Influenced by Hidetaka Miyazaki's tough (but fair) approach to video games, Steelrising solves the problem with an almost disconcerting ease. Suffering not your thing? A quick trip through the menus to activate the "assist" mode and you can now reduce the damage caused by enemy attacks or increase the speed with which your character recovers energy. 

Some rewards reserved for standard mode purists can no longer be obtained, but who cares! The key value here is consent - the game will only harm us if we want it to.

Learn from each other's mistakes

This is excellent news because if, as in From Software, an important part of the experience consists of learning from your mistakes in order to gradually master the combat system and triumph over opponents who at first seemed invincible, Steelrising is not entirely based on this quasi-sports logic of progression and training, but can also benefit from being practiced in a more fluid and relaxed way.

Even though it's often allusive and elliptical, the game from the Spiders studio directed by Jehanne Rousseau has things to tell us.

disneyland literacy

It's 1789, in the middle of the French Revolution. We are Aegis, an automaton who will face the army of androids used by Louis XVI to suppress the revolt. From the Château de Saint-Cloud in Paris, from the Palais du Luxembourg to the Jardin des Tuileries, there are only a few living beings, and the streets seem to belong to the machines. 

And if, here or there, Lafayette, Robespierre or Mirabeau appear, it's in a strange sense of unreality, like a themed mini-show after a parade of bickering puppets.

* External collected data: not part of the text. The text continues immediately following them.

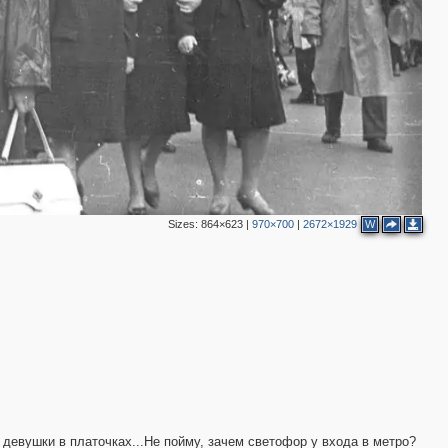
3
2
Sizes:
864×623
|
970×700
|
2672×1929
W
девушки в платочках...Не пойму, зачем светофор у входа в метро?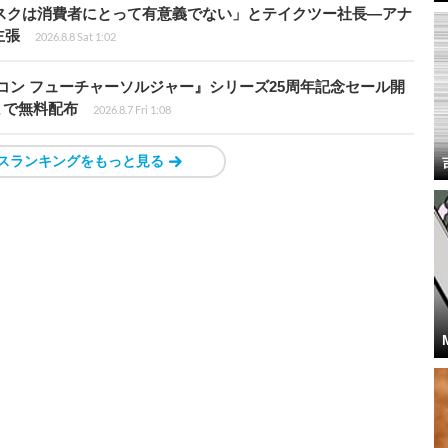
ディスクは消費者にとって有意義でない」とテイクツー社長―アナ
主張
2026.8.8 Sat 1:02
トリコン フューチャーソルジャー』シリーズ25周年記念セール開
7時まで無料配布
2026.8.7 Fri 1:08
スランキングをもっと見る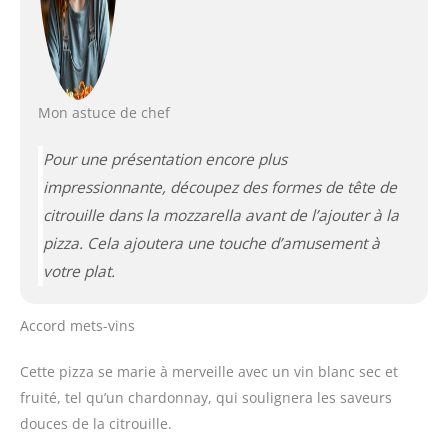
Mon astuce de chef
Pour une présentation encore plus
impressionnante, découpez des formes de tête de
citrouille dans la mozzarella avant de l’ajouter à la
pizza. Cela ajoutera une touche d’amusement à
votre plat.
Accord mets-vins
Cette pizza se marie à merveille avec un vin blanc sec et
fruité, tel qu’un chardonnay, qui soulignera les saveurs
douces de la citrouille.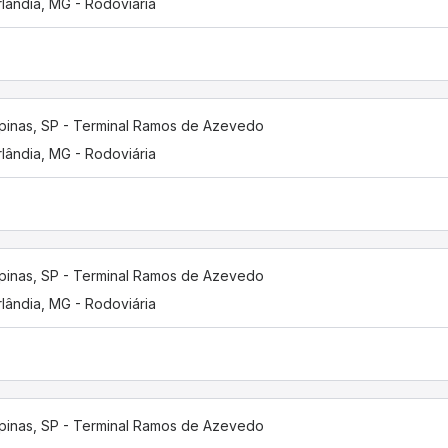
lândia, MG - Rodoviária
inas, SP - Terminal Ramos de Azevedo
lândia, MG - Rodoviária
inas, SP - Terminal Ramos de Azevedo
lândia, MG - Rodoviária
inas, SP - Terminal Ramos de Azevedo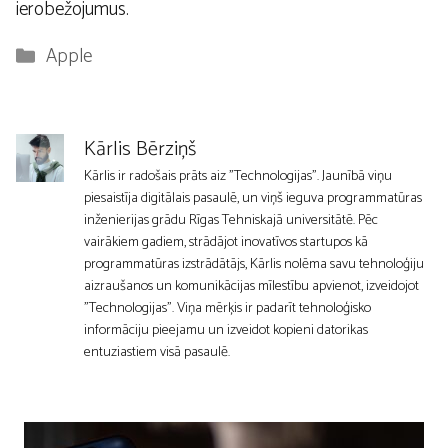
ierobežojumus.
Kategorijas
Apple
Kārlis Bērziņš
Kārlis ir radošais prāts aiz "Technologijas". Jaunībā viņu
piesaistīja digitālais pasaulē, un viņš ieguva programmatūras
inženierijas grādu Rīgas Tehniskajā universitātē. Pēc
vairākiem gadiem, strādājot inovatīvos startupos kā
programmatūras izstrādātājs, Kārlis nolēma savu tehnoloģiju
aizraušanos un komunikācijas mīlestību apvienot, izveidojot
"Technologijas". Viņa mērķis ir padarīt tehnoloģisko
informāciju pieejamu un izveidot kopieni datorikas
entuziastiem visā pasaulē.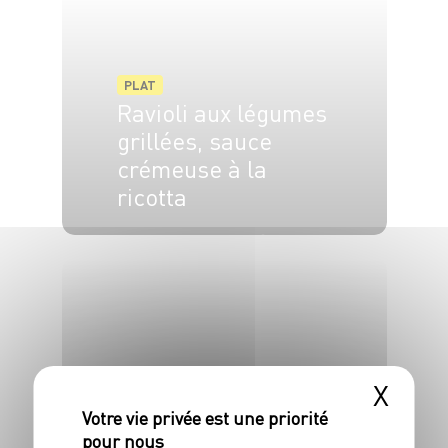
PLAT
Ravioli aux légumes
grillées, sauce
crémeuse à la
ricotta
4 pers.
10 min
5 min
X
PLAT
Pancakes aux
poireaux et aux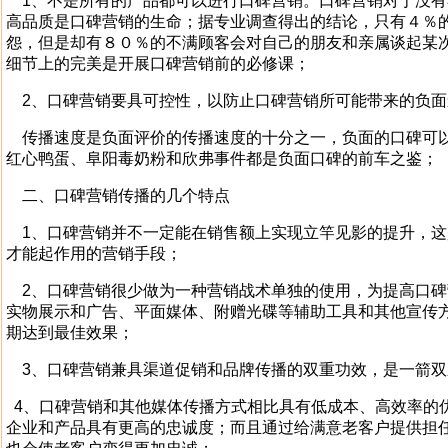
1、不是所有的产品都可以进行口碑营销。口碑营销对于没有
高品质是口碑营销的生命；据专业调查得出的结论，只有４％
怨，但是却有８０％的不满顾客会对自己的朋友和亲属谈起某
细节上的完美是开展口碑营销前的必修课；
2、口碑营销要具可控性，以防止口碑营销所可能带来的负面
传播速度是负面评价的传播速度的十分之一，负面的口碑可以
红心鸭蛋、阜阳毒奶粉和欣弗事件都是负面口碑的前车之鉴；
二、口碑营销传播的几个特点
1、口碑营销并不一定能在销售额上实现立竿见影的提升，这
才能起作用的营销手段；
2、口碑营销很少做为一种营销战术单独的使用，为提高口碑
实物展示和广告、平面媒体、附赠光碟等辅助工具和其他宣传
期达到最佳效果；
3、口碑营销兼具渠道促销和品牌传播的双重功效，是一箭双
4、口碑营销和其他媒体传播方式相比具有低成本、高效率的
企业和产品具有更高的忠诚度；而且通过给满意老客户提供担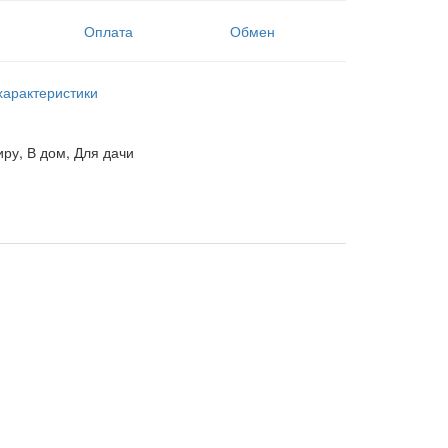
Оплата
Обмен
характеристики
иру, В дом, Для дачи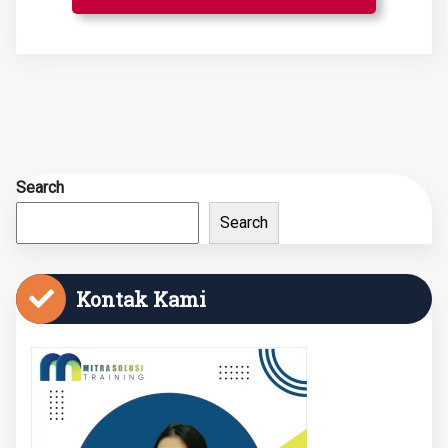
Search
Search
Kontak Kami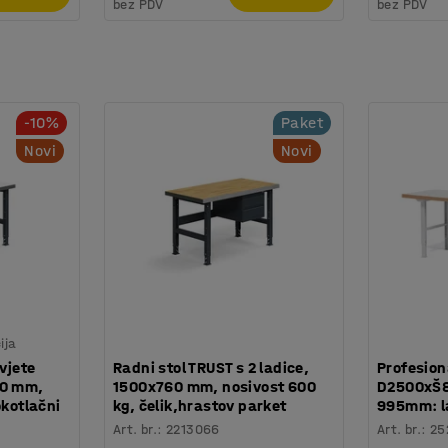
bez PDV
bez PDV
-10%
Paket
Novi
Novi
ija
vjete
Radni stol TRUST s 2 ladice,
Profesiona
60 mm,
1500x760 mm, nosivost 600
D2500xŠ8
okotlačni
kg, čelik,hrastov parket
995mm: l
Art. br.
:
2213066
Art. br.
:
25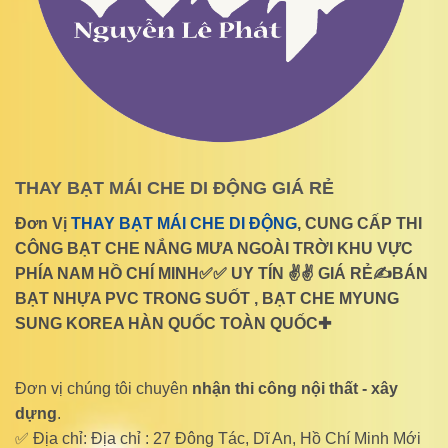
THAY BẠT MÁI CHE DI ĐỘNG GIÁ RẺ
Đơn Vị
THAY BẠT MÁI CHE DI ĐỘNG
, CUNG CẤP THI
CÔNG BẠT CHE NẮNG MƯA NGOÀI TRỜI KHU VỰC
PHÍA NAM HỒ CHÍ MINH✅✅ UY TÍN ✌✌ GIÁ RẺ✍BÁN
BẠT NHỰA PVC TRONG SUỐT , BẠT CHE MYUNG
SUNG KOREA HÀN QUỐC TOÀN QUỐC✚
Đơn vị chúng tôi chuyên
nhận thi công nội thất - xây
dựng
.
✅ Địa chỉ: Địa chỉ : 27 Đông Tác, Dĩ An, Hồ Chí Minh Mới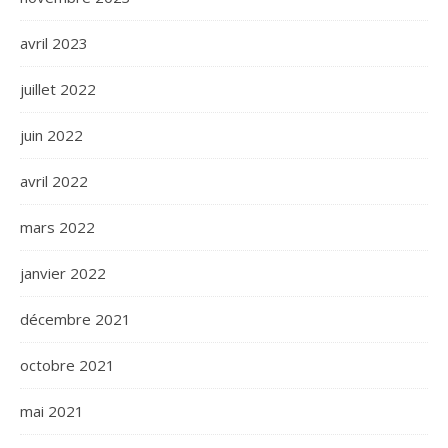
avril 2023
juillet 2022
juin 2022
avril 2022
mars 2022
janvier 2022
décembre 2021
octobre 2021
mai 2021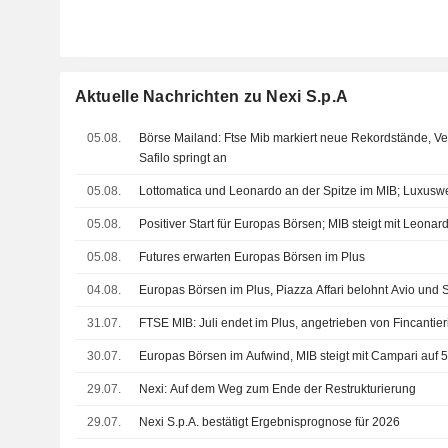
Aktuelle Nachrichten zu Nexi S.p.A
05.08.
Börse Mailand: Ftse Mib markiert neue Rekordstände, Ve
Safilo springt an
05.08.
Lottomatica und Leonardo an der Spitze im MIB; Luxusw
05.08.
Positiver Start für Europas Börsen; MIB steigt mit Leonar
05.08.
Futures erwarten Europas Börsen im Plus
04.08.
Europas Börsen im Plus, Piazza Affari belohnt Avio und
31.07.
FTSE MIB: Juli endet im Plus, angetrieben von Fincantie
30.07.
Europas Börsen im Aufwind, MIB steigt mit Campari auf 
29.07.
Nexi: Auf dem Weg zum Ende der Restrukturierung
29.07.
Nexi S.p.A. bestätigt Ergebnisprognose für 2026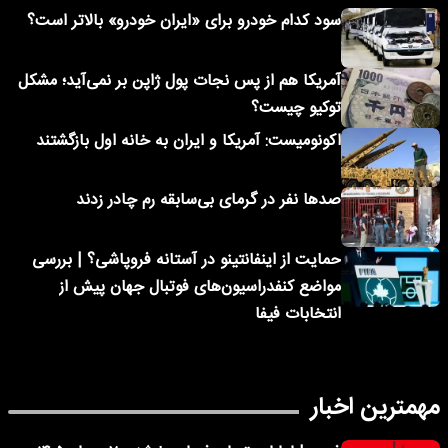
سود کدام خودرو برای «ایران خودرو» بالاتر است؟
آمریکا هم از پس نجات پول ژاپن بر نمی‌آید؛ مشکل
توکیو چیست؟
اکونومیست: آمریکا و ایران به خانه اول بازگشتند
صدها نفر در گرمای بی‌سابقه رم چادر زدند
حمایت از اینفانتینو در آستانه فروپاشی؟ | بررسی
مواضع کنفدراسیون‌های فوتبال جهان پیش از
انتخابات فیفا
مهمترین اخبار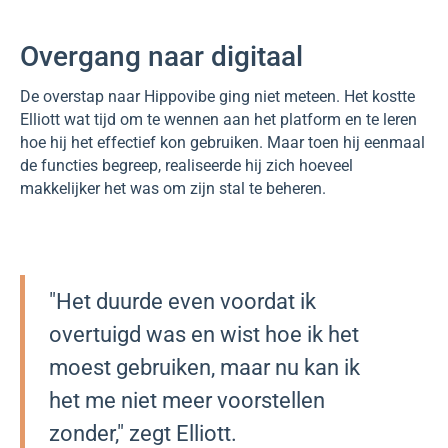
Overgang naar digitaal
De overstap naar Hippovibe ging niet meteen. Het kostte
Elliott wat tijd om te wennen aan het platform en te leren
hoe hij het effectief kon gebruiken. Maar toen hij eenmaal
de functies begreep, realiseerde hij zich hoeveel
makkelijker het was om zijn stal te beheren.
"Het duurde even voordat ik
overtuigd was en wist hoe ik het
moest gebruiken, maar nu kan ik
het me niet meer voorstellen
zonder," zegt Elliott.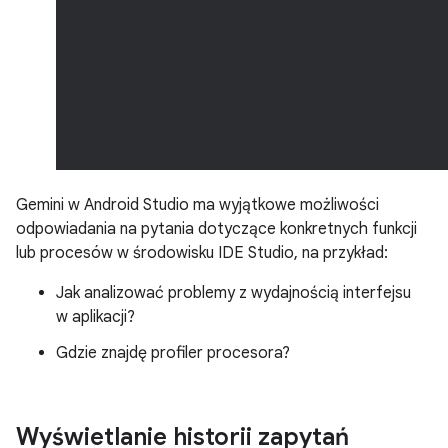
Gemini w Android Studio ma wyjątkowe możliwości
odpowiadania na pytania dotyczące konkretnych funkcji
lub procesów w środowisku IDE Studio, na przykład:
Jak analizować problemy z wydajnością interfejsu
w aplikacji?
Gdzie znajdę profiler procesora?
Wyświetlanie historii zapytań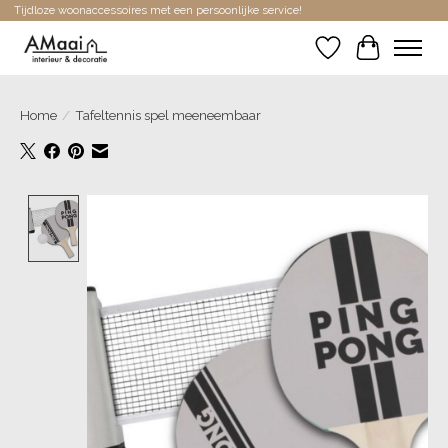
Tijdloze woonaccessoires met een persoonlijke service!
Verlanglijst
Winkelwa
Home
/
Tafeltennis spel meeneembaar
Product image slideshow Items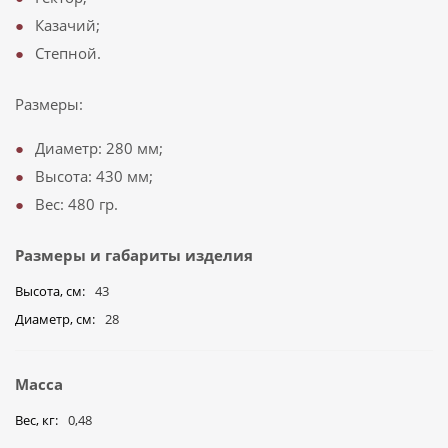
Казачий;
Степной.
Размеры:
Диаметр: 280 мм;
Высота: 430 мм;
Вес: 480 гр.
Размеры и габариты изделия
Высота, см
43
Диаметр, см
28
Масса
Вес, кг
0,48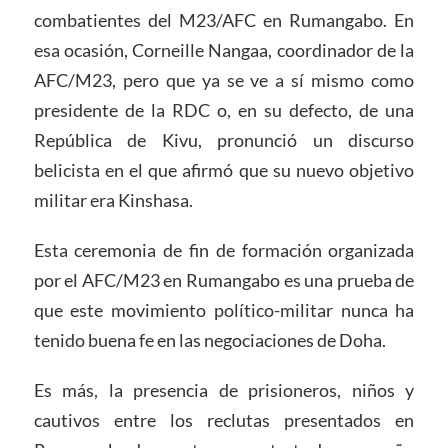
combatientes del M23/AFC en Rumangabo. En
esa ocasión, Corneille Nangaa, coordinador de la
AFC/M23, pero que ya se ve a sí mismo como
presidente de la RDC o, en su defecto, de una
República de Kivu, pronunció un discurso
belicista en el que afirmó que su nuevo objetivo
militar era Kinshasa.
Esta ceremonia de fin de formación organizada
por el AFC/M23 en Rumangabo es una prueba de
que este movimiento político-militar nunca ha
tenido buena fe en las negociaciones de Doha.
Es más, la presencia de prisioneros, niños y
cautivos entre los reclutas presentados en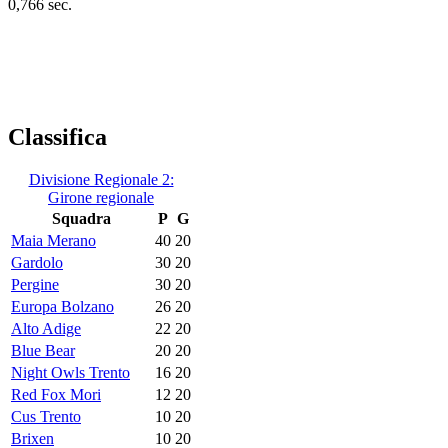
0,766 sec.
Classifica
Divisione Regionale 2:
Girone regionale
Squadra
P
G
Maia Merano
40
20
Gardolo
30
20
Pergine
30
20
Europa Bolzano
26
20
Alto Adige
22
20
Blue Bear
20
20
Night Owls Trento
16
20
Red Fox Mori
12
20
Cus Trento
10
20
Brixen
10
20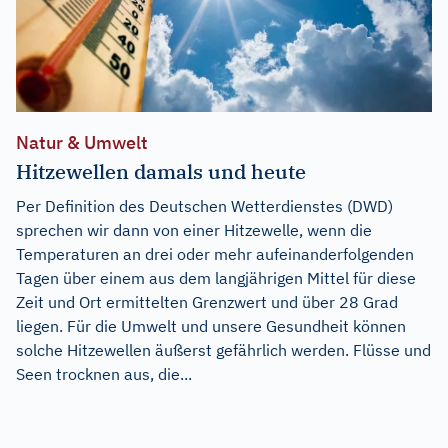
Natur & Umwelt
Hitzewellen damals und heute
Per Definition des Deutschen Wetterdienstes (DWD)
sprechen wir dann von einer Hitzewelle, wenn die
Temperaturen an drei oder mehr aufeinanderfolgenden
Tagen über einem aus dem langjährigen Mittel für diese
Zeit und Ort ermittelten Grenzwert und über 28 Grad
liegen. Für die Umwelt und unsere Gesundheit können
solche Hitzewellen äußerst gefährlich werden. Flüsse und
Seen trocknen aus, die...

Basically, Steelrising observes the fact that any historical re-enactment game will always be, at least in part, a mechanical amusement park, a literate Disneyland, and that it's probably best to take it on and play it. The result is a fantastic and intoxicating adventure that is displayed with all the seams, or welds, visible. To the point of appearing both as a response to Assassin's Creed, which also retraced the French Revolution in the Unity episode, and as a French-style Dark Souls.

Ballerina

And so Aegis is a wonderful non-human character, thrown into a battle that is not his. Aegis, who was a dancer before becoming a warrior and who, in this dark and brutal world, brings a strangely touching elegance that is due as much to her almost decomposed movements as to her almost inexpressive mask - it's all in the "almost". A lonely, graceful automaton who fights for the people: what else could anyone expect from a video game alter ego?